# [WHAT YOU SHOULD DO]
Extract the complete data exactly as given.

[SUPPLIED ENTRIES start]

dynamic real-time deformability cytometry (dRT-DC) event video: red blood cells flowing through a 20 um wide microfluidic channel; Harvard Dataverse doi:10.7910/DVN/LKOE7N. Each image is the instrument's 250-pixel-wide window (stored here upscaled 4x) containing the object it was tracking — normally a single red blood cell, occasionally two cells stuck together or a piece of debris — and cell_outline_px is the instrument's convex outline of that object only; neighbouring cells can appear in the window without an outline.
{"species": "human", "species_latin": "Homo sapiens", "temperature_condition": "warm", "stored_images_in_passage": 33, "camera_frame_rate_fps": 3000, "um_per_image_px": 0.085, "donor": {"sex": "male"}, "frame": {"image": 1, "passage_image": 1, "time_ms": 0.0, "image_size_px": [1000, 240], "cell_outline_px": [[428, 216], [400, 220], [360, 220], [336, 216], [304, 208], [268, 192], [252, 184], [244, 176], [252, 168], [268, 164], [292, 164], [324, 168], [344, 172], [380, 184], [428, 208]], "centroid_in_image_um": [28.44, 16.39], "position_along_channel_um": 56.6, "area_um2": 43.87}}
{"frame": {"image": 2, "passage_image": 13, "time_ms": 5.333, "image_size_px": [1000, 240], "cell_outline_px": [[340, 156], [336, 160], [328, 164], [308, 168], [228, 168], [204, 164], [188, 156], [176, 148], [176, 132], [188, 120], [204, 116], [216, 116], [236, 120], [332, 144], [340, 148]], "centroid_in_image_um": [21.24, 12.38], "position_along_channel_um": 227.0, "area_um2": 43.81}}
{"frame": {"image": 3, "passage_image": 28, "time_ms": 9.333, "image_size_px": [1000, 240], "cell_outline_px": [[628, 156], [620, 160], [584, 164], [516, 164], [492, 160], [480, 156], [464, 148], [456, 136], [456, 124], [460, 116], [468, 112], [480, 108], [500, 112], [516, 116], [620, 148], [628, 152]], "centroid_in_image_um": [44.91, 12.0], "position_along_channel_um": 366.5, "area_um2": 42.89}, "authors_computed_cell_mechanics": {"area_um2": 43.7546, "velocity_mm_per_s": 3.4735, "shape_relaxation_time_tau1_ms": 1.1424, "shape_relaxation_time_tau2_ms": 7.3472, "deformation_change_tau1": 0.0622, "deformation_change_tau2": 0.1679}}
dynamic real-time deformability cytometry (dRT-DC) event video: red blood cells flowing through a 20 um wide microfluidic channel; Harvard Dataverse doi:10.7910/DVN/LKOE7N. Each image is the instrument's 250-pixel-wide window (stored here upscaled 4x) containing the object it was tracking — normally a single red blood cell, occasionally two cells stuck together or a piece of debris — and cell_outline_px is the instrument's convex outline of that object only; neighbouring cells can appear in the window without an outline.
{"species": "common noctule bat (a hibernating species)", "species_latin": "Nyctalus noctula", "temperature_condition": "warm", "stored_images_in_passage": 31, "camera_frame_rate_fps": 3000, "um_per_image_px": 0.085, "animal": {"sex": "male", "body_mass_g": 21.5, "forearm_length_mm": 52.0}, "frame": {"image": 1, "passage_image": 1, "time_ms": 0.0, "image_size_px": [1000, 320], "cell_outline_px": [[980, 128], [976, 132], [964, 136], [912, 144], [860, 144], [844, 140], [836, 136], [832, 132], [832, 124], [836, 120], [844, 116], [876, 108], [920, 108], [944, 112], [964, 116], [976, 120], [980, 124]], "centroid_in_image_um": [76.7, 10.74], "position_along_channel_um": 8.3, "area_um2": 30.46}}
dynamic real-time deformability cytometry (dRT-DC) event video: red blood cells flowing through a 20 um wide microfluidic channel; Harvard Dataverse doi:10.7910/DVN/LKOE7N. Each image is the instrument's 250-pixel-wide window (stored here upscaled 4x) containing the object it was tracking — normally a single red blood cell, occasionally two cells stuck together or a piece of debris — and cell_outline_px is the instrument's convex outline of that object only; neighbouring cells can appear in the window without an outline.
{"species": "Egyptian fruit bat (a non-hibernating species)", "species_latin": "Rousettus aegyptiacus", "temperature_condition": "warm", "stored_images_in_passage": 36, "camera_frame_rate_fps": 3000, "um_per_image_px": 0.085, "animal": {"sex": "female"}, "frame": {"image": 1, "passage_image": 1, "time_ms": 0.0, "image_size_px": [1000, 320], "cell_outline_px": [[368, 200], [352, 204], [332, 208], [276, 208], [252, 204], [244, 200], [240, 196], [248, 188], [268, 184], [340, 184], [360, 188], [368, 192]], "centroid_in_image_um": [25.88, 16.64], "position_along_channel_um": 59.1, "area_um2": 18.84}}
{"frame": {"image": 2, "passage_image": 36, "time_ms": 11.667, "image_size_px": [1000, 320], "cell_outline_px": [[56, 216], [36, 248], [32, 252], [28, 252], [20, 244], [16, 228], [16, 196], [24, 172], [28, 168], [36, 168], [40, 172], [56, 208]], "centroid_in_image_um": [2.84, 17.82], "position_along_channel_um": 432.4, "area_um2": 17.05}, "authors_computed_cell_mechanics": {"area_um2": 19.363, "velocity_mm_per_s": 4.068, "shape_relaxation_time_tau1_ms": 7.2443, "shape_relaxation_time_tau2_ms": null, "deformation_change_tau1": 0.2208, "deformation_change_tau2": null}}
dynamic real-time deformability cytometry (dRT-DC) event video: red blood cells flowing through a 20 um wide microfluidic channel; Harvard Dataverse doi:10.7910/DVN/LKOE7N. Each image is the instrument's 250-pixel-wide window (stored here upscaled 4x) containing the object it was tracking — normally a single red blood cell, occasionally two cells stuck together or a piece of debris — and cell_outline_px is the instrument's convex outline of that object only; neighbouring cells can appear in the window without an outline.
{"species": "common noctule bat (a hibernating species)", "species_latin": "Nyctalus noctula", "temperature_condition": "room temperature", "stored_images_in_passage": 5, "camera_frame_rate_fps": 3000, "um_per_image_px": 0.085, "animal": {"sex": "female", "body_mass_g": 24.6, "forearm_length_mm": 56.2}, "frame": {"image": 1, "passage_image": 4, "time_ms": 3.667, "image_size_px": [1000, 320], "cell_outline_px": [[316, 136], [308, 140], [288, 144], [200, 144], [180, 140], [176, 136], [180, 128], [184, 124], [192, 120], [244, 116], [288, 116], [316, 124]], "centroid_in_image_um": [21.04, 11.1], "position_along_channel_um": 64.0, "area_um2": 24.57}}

[SUPPLIED ENTRIES end]

# [SOLUTION TO THIS TASK]
dynamic real-time deformability cytometry (dRT-DC) event video: red blood cells flowing through a 20 um wide microfluidic channel; Harvard Dataverse doi:10.7910/DVN/LKOE7N. Each image is the instrument's 250-pixel-wide window (stored here upscaled 4x) containing the object it was tracking — normally a single red blood cell, occasionally two cells stuck together or a piece of debris — and cell_outline_px is the instrument's convex outline of that object only; neighbouring cells can appear in the window without an outline.
{"species": "human", "species_latin": "Homo sapiens", "temperature_condition": "warm", "stored_images_in_passage": 33, "camera_frame_rate_fps": 3000, "um_per_image_px": 0.085, "donor": {"sex": "male"}, "frame": {"image": 1, "passage_image": 1, "time_ms": 0.0, "image_size_px": [1000, 240], "cell_outline_px": [[428, 216], [400, 220], [360, 220], [336, 216], [304, 208], [268, 192], [252, 184], [244, 176], [252, 168], [268, 164], [292, 164], [324, 168], [344, 172], [380, 184], [428, 208]], "centroid_in_image_um": [28.44, 16.39], "position_along_channel_um": 56.6, "area_um2": 43.87}}
{"frame": {"image": 2, "passage_image": 13, "time_ms": 5.333, "image_size_px": [1000, 240], "cell_outline_px": [[340, 156], [336, 160], [328, 164], [308, 168], [228, 168], [204, 164], [188, 156], [176, 148], [176, 132], [188, 120], [204, 116], [216, 116], [236, 120], [332, 144], [340, 148]], "centroid_in_image_um": [21.24, 12.38], "position_along_channel_um": 227.0, "area_um2": 43.81}}
{"frame": {"image": 3, "passage_image": 28, "time_ms": 9.333, "image_size_px": [1000, 240], "cell_outline_px": [[628, 156], [620, 160], [584, 164], [516, 164], [492, 160], [480, 156], [464, 148], [456, 136], [456, 124], [460, 116], [468, 112], [480, 108], [500, 112], [516, 116], [620, 148], [628, 152]], "centroid_in_image_um": [44.91, 12.0], "position_along_channel_um": 366.5, "area_um2": 42.89}, "authors_computed_cell_mechanics": {"area_um2": 43.7546, "velocity_mm_per_s": 3.4735, "shape_relaxation_time_tau1_ms": 1.1424, "shape_relaxation_time_tau2_ms": 7.3472, "deformation_change_tau1": 0.0622, "deformation_change_tau2": 0.1679}}
dynamic real-time deformability cytometry (dRT-DC) event video: red blood cells flowing through a 20 um wide microfluidic channel; Harvard Dataverse doi:10.7910/DVN/LKOE7N. Each image is the instrument's 250-pixel-wide window (stored here upscaled 4x) containing the object it was tracking — normally a single red blood cell, occasionally two cells stuck together or a piece of debris — and cell_outline_px is the instrument's convex outline of that object only; neighbouring cells can appear in the window without an outline.
{"species": "common noctule bat (a hibernating species)", "species_latin": "Nyctalus noctula", "temperature_condition": "warm", "stored_images_in_passage": 31, "camera_frame_rate_fps": 3000, "um_per_image_px": 0.085, "animal": {"sex": "male", "body_mass_g": 21.5, "forearm_length_mm": 52.0}, "frame": {"image": 1, "passage_image": 1, "time_ms": 0.0, "image_size_px": [1000, 320], "cell_outline_px": [[980, 128], [976, 132], [964, 136], [912, 144], [860, 144], [844, 140], [836, 136], [832, 132], [832, 124], [836, 120], [844, 116], [876, 108], [920, 108], [944, 112], [964, 116], [976, 120], [980, 124]], "centroid_in_image_um": [76.7, 10.74], "position_along_channel_um": 8.3, "area_um2": 30.46}}
dynamic real-time deformability cytometry (dRT-DC) event video: red blood cells flowing through a 20 um wide microfluidic channel; Harvard Dataverse doi:10.7910/DVN/LKOE7N. Each image is the instrument's 250-pixel-wide window (stored here upscaled 4x) containing the object it was tracking — normally a single red blood cell, occasionally two cells stuck together or a piece of debris — and cell_outline_px is the instrument's convex outline of that object only; neighbouring cells can appear in the window without an outline.
{"species": "Egyptian fruit bat (a non-hibernating species)", "species_latin": "Rousettus aegyptiacus", "temperature_condition": "warm", "stored_images_in_passage": 36, "camera_frame_rate_fps": 3000, "um_per_image_px": 0.085, "animal": {"sex": "female"}, "frame": {"image": 1, "passage_image": 1, "time_ms": 0.0, "image_size_px": [1000, 320], "cell_outline_px": [[368, 200], [352, 204], [332, 208], [276, 208], [252, 204], [244, 200], [240, 196], [248, 188], [268, 184], [340, 184], [360, 188], [368, 192]], "centroid_in_image_um": [25.88, 16.64], "position_along_channel_um": 59.1, "area_um2": 18.84}}
{"frame": {"image": 2, "passage_image": 36, "time_ms": 11.667, "image_size_px": [1000, 320], "cell_outline_px": [[56, 216], [36, 248], [32, 252], [28, 252], [20, 244], [16, 228], [16, 196], [24, 172], [28, 168], [36, 168], [40, 172], [56, 208]], "centroid_in_image_um": [2.84, 17.82], "position_along_channel_um": 432.4, "area_um2": 17.05}, "authors_computed_cell_mechanics": {"area_um2": 19.363, "velocity_mm_per_s": 4.068, "shape_relaxation_time_tau1_ms": 7.2443, "shape_relaxation_time_tau2_ms": null, "deformation_change_tau1": 0.2208, "deformation_change_tau2": null}}
dynamic real-time deformability cytometry (dRT-DC) event video: red blood cells flowing through a 20 um wide microfluidic channel; Harvard Dataverse doi:10.7910/DVN/LKOE7N. Each image is the instrument's 250-pixel-wide window (stored here upscaled 4x) containing the object it was tracking — normally a single red blood cell, occasionally two cells stuck together or a piece of debris — and cell_outline_px is the instrument's convex outline of that object only; neighbouring cells can appear in the window without an outline.
{"species": "common noctule bat (a hibernating species)", "species_latin": "Nyctalus noctula", "temperature_condition": "room temperature", "stored_images_in_passage": 5, "camera_frame_rate_fps": 3000, "um_per_image_px": 0.085, "animal": {"sex": "female", "body_mass_g": 24.6, "forearm_length_mm": 56.2}, "frame": {"image": 1, "passage_image": 4, "time_ms": 3.667, "image_size_px": [1000, 320], "cell_outline_px": [[316, 136], [308, 140], [288, 144], [200, 144], [180, 140], [176, 136], [180, 128], [184, 124], [192, 120], [244, 116], [288, 116], [316, 124]], "centroid_in_image_um": [21.04, 11.1], "position_along_channel_um": 64.0, "area_um2": 24.57}}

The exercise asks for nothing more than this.